Zoe repeated her question. “How long were you gone?”
The man shook his head, as the woman on the settee made a sobbing, choking noise. “I don’t know. Not long. A couple of hours, maybe.”
“You know that…” Zoe began to say, but stopped herself. All the things you were supposed to say and to ask always seemed to evaporate from her mind. The man and the woman were looking at her with their blank, stricken faces, expecting her to say something. She was relieved when there was the noise of movement from upstairs and two sets of legs were visible through the banisters coming down the stairs. The woman stood up from her perch.
“Oh no. No. No.” Her voice was a flat, breathy whisper. The man moved towards her, enfolding her in his arms, but she pulled away, and watched the legs with their hi-vis stripes descending. Zoe watched too, wishing that she could think of something to say. Something that didn’t begin with ‘You know that…’”
The two pairs of legs disappeared from view and another, dark-trousered pair appeared. Thank god, thought Zoe, it’s Terry. He’ll know what to say.
A young man, much younger than Zoe, appeared in the living-room doorway. “All right, Sarge?” he addressed Zoe, who looked blankly back at him. How could it be alright? she thought.
Terry came into the living-room, a tall, dark figure amidst the colourful chaos of the toys. He was carrying something, some things, proffering them to the man and the woman.
“These were on the stairs,” he said in his straight-forward, understanding, sympathetic voice, the kind of voice that people listened to, and responded to at times like these.
The woman took in her hands the mobile phone and the pair of binoculars which Terry was holding towards her.
“And these were on the landing, outside the airing cupboard,” Terry went on. “I’ll just pop them back where they belong, then I’ll see about making us all a nice cup of tea. Is that alright, Sarge?”

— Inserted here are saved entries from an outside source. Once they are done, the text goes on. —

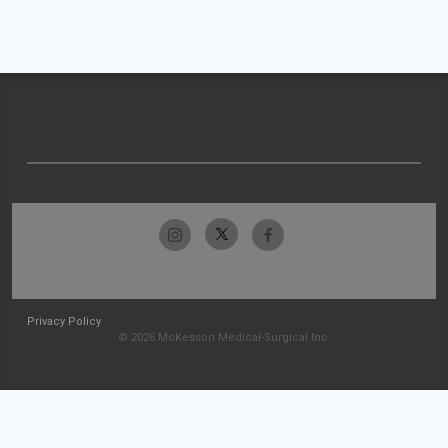
Privacy Policy
© 2026 McKesson Medical-Surgical Inc.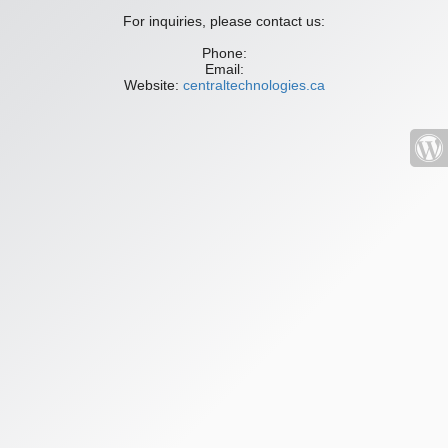
For inquiries, please contact us:
Phone:
Email:
Website:
centraltechnologies.ca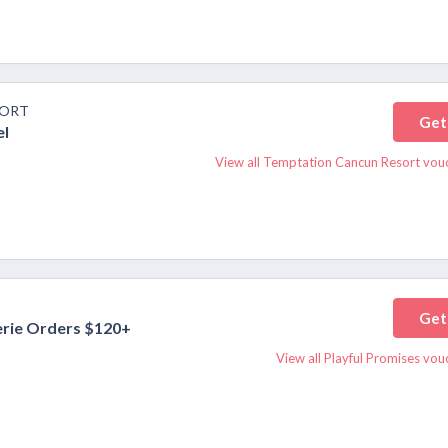
SORT
Get
el
View all Temptation Cancun Resort vou
Get
erie Orders $120+
View all Playful Promises vo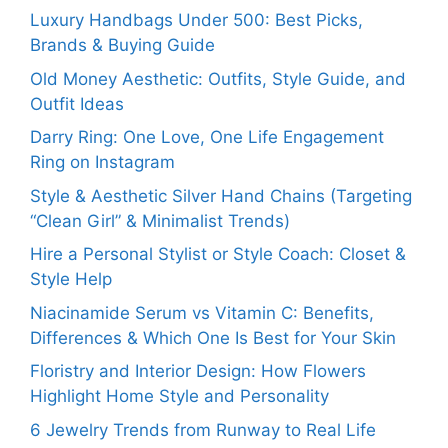
Luxury Handbags Under 500: Best Picks,
Brands & Buying Guide
Old Money Aesthetic: Outfits, Style Guide, and
Outfit Ideas
Darry Ring: One Love, One Life Engagement
Ring on Instagram
Style & Aesthetic Silver Hand Chains (Targeting
“Clean Girl” & Minimalist Trends)
Hire a Personal Stylist or Style Coach: Closet &
Style Help
Niacinamide Serum vs Vitamin C: Benefits,
Differences & Which One Is Best for Your Skin
Floristry and Interior Design: How Flowers
Highlight Home Style and Personality
6 Jewelry Trends from Runway to Real Life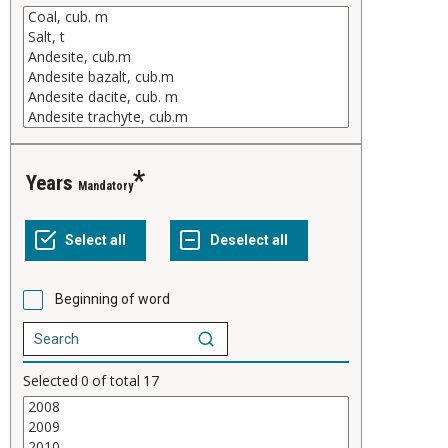
years
Mandatory
Beginning of word
Selected
0
of total
17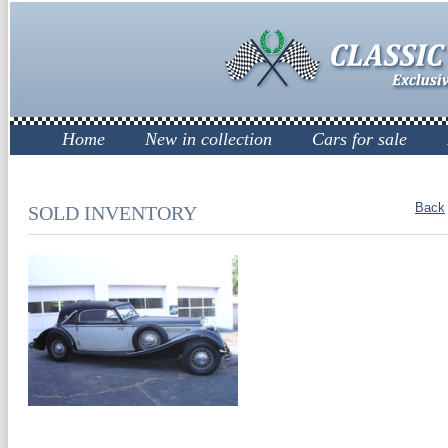
Home
New in collection
Cars for sale
Back
SOLD INVENTORY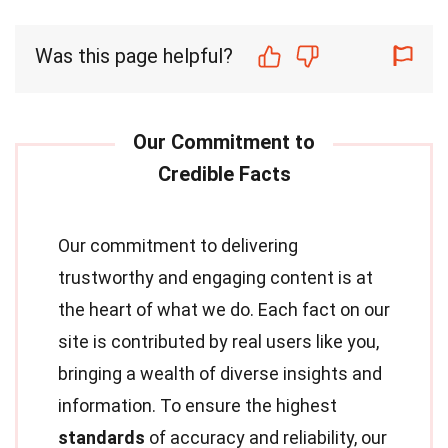
Was this page helpful?
Our commitment to delivering
trustworthy and engaging content is at
the heart of what we do. Each fact on our
site is contributed by real users like you,
bringing a wealth of diverse insights and
information. To ensure the highest
standards
of accuracy and reliability, our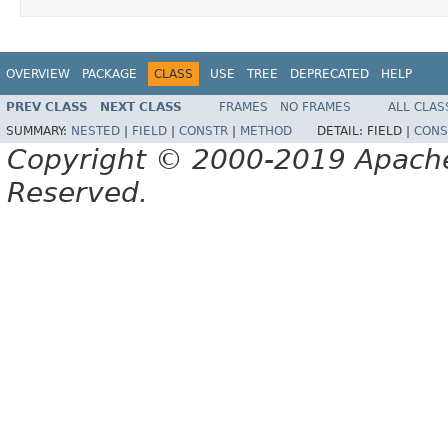
OVERVIEW
PACKAGE
CLASS
USE
TREE
DEPRECATED
HELP
PREV CLASS
NEXT CLASS
FRAMES
NO FRAMES
ALL CLAS
SUMMARY:
NESTED
|
FIELD
|
CONSTR
|
METHOD
DETAIL:
FIELD |
CONS
Copyright © 2000-2019 Apache 
Reserved.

Zoe nodded silently, as her colleague, PC Terry Orwell, crouched before the big, oblong doll’s house. The man and the woman, Mr and Mrs McGill, the parents of seven-year-old Finn McGill, whose body the ambulance crew had just taken away, watched vacantly as the officer pulled open the house frontage with its central front door, red like a letter box, and placed two tiny doll’s house figures, a man and an aproned woman, inside.